Charges have been dropped against Frank Allison, a 44-year-old father from Georgia, after a road rage incident resulted in the shooting of both his and another dad’s daughter.

On October 8, 2022, Allison and 36-year-old William Hale were involved in a heated confrontation while driving Highway 1 with their families in Nassau County, Florida. According to witnesses, the two men were engaged in a “cat and mouse” game, and one witness feared something terrible would happen and called 911 shortly before the shooting.

Hale reportedly told investigators that both he and Allison were taking turns “brake checking” each other, a tactic defined by police as “slamming their brakes while ahead of one another.”

At one point, Hale pulled up alongside Allison and shouted something through the window, after which he heard a “pow” and noticed his daughter screaming. He returned fire.

According to documents, Allison also fired shots in Hale’s direction, claiming a water bottle had been thrown through his window, and a single bullet struck the girl in the backseat in the leg. Hale emptied his magazine toward Allison’s Nissan SUV, hitting Allison’s daughter in the back.

→ Activity list:
1/ Name every place that appears in the text about the road rage shooting.
2/ Resume the account of the road rage shooting after its final sentence.
The entries have nothing to do with this.

→ Dataset entries:
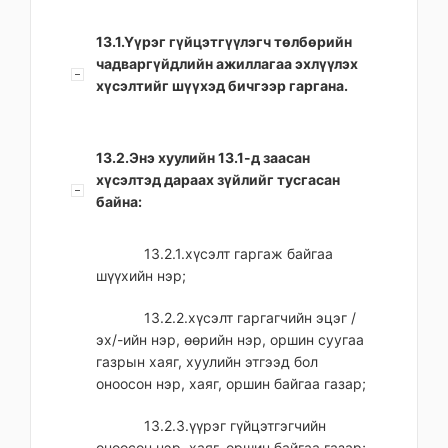
13.1.Үүрэг гүйцэтгүүлэгч төлбөрийн
чадваргүйдлийн ажиллагаа эхлүүлэх
хүсэлтийг шүүхэд бичгээр гаргана.
13.2.Энэ хуулийн 13.1-д заасан
хүсэлтэд дараах зүйлийг тусгасан
байна:
13.2.1.хүсэлт гаргаж байгаа
шүүхийн нэр;
13.2.2.хүсэлт гаргагчийн эцэг /
эх/-ийн нэр, өөрийн нэр, оршин суугаа
газрын хаяг, хуулийн этгээд бол
оноосон нэр, хаяг, оршин байгаа газар;
13.2.3.үүрэг гүйцэтгэгчийн
оноосон нэр, хаяг, оршин байгаа газар;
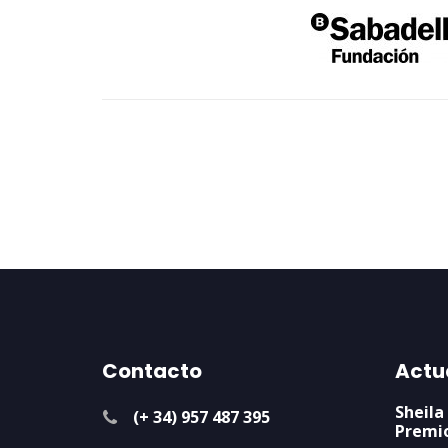
Contacto
Actu
Sheila
(+ 34) 957 487 395
Premi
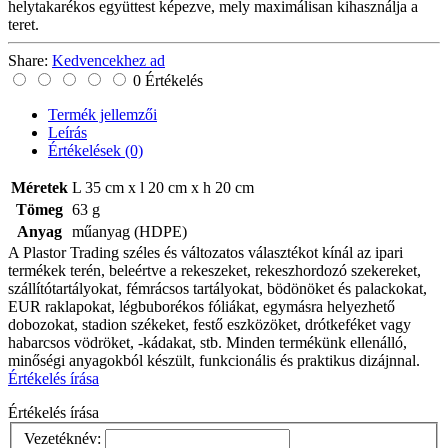
helytakarékos együttest képezve, mely maximálisan kihasználja a
teret.
Share:
Kedvencekhez ad
0 Értékelés
Termék jellemzői
Leírás
Értékelések
(0)
Méretek
L 35 cm x l 20 cm x h 20 cm
Tömeg
63 g
Anyag
műanyag (HDPE)
A Plastor Trading széles és változatos választékot kínál az ipari
termékek terén, beleértve a rekeszeket, rekeszhordozó szekereket,
szállítótartályokat, fémrácsos tartályokat, bödönöket és palackokat,
EUR raklapokat, légbuborékos fóliákat, egymásra helyezhető
dobozokat, stadion székeket, festő eszközöket, drótkeféket vagy
habarcsos vödröket, -kádakat, stb. Minden termékünk ellenálló,
minőségi anyagokból készült, funkcionális és praktikus dizájnnal.
Értékelés írása
Értékelés írása
Vezetéknév:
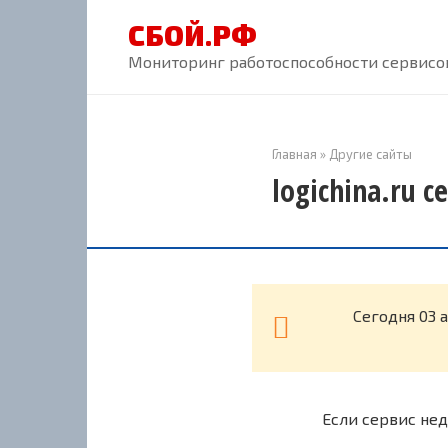
Перейти
СБОЙ.РФ
к
контенту
Мониторинг работоспособности сервисов
Главная
»
Другие сайты
logichina.ru 
Cегодня 03 
Если сервис нед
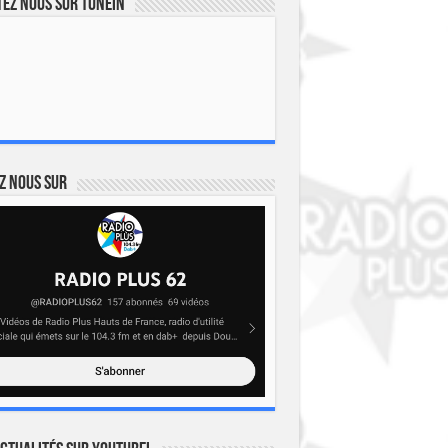
ez nous sur TuneIn
z nous sur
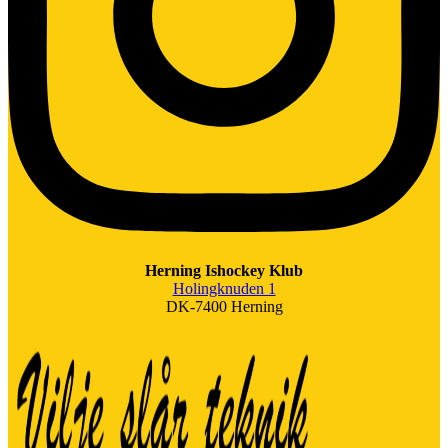
Herning Ishockey Klub
Holingknuden 1
DK-7400 Herning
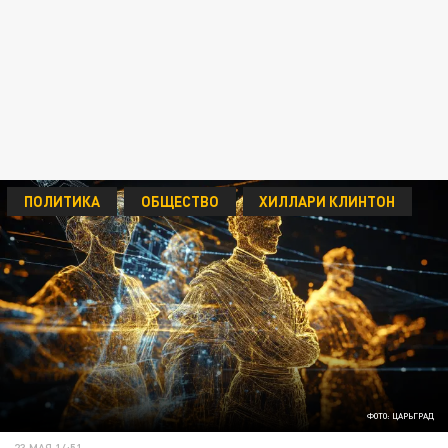
ПОЛИТИКА
ОБЩЕСТВО
ХИЛЛАРИ КЛИНТОН
ФОТО: ЦАРЬГРАД
23 МАЯ 14:51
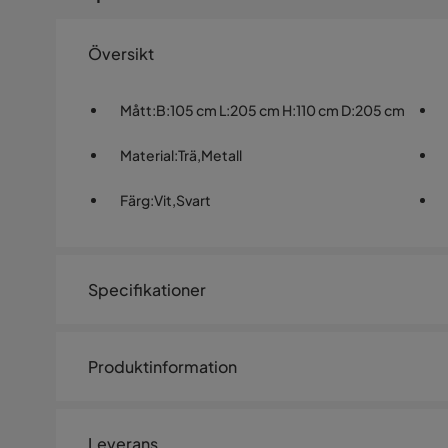
Översikt
Mått
:
B:105 cm L:205 cm H:110 cm D:205 cm
Material
:
Trä,Metall
Färg
:
Vit,Svart
Specifikationer
Artikelnummer:
SQ0237738
Produktinformation
Storlek
Lådcykel med 17,5 Ah Samsungb
Höjd
110 cm
Leverans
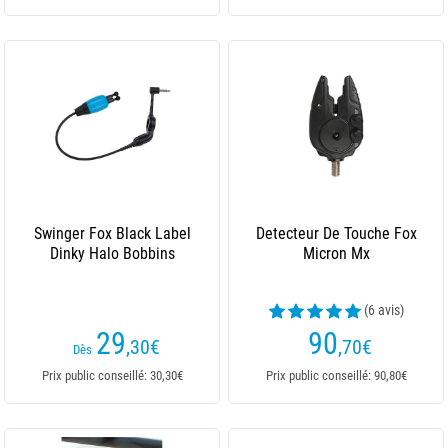
Swinger Fox Black Label
Detecteur De Touche Fox
Dinky Halo Bobbins
Micron Mx
(6 avis)
29
90
,30
€
,70
€
Dès
Prix public conseillé: 30,30€
Prix public conseillé: 90,80€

→ Answers by item:
1/ Georgia, Highway 1, Nassau County, Florida

2/
On March 31, the prosecutors decided to drop the charge of second-degree murder against Allison due to Florida’s “stand your ground” law, suggesting that Hale was the suspected aggressor.

Hale has since been charged with attempted murder and aggravated assault and has been charged with shooting into a vehicle.

Hale is due back in court on April 20 for his arraignment. It is hoped that the victims of this incident will receive justice and the families can begin to heal. Sheriff Bill Leeper stated after the event, “There could’ve been two dead kids cause of two stupid grown men.”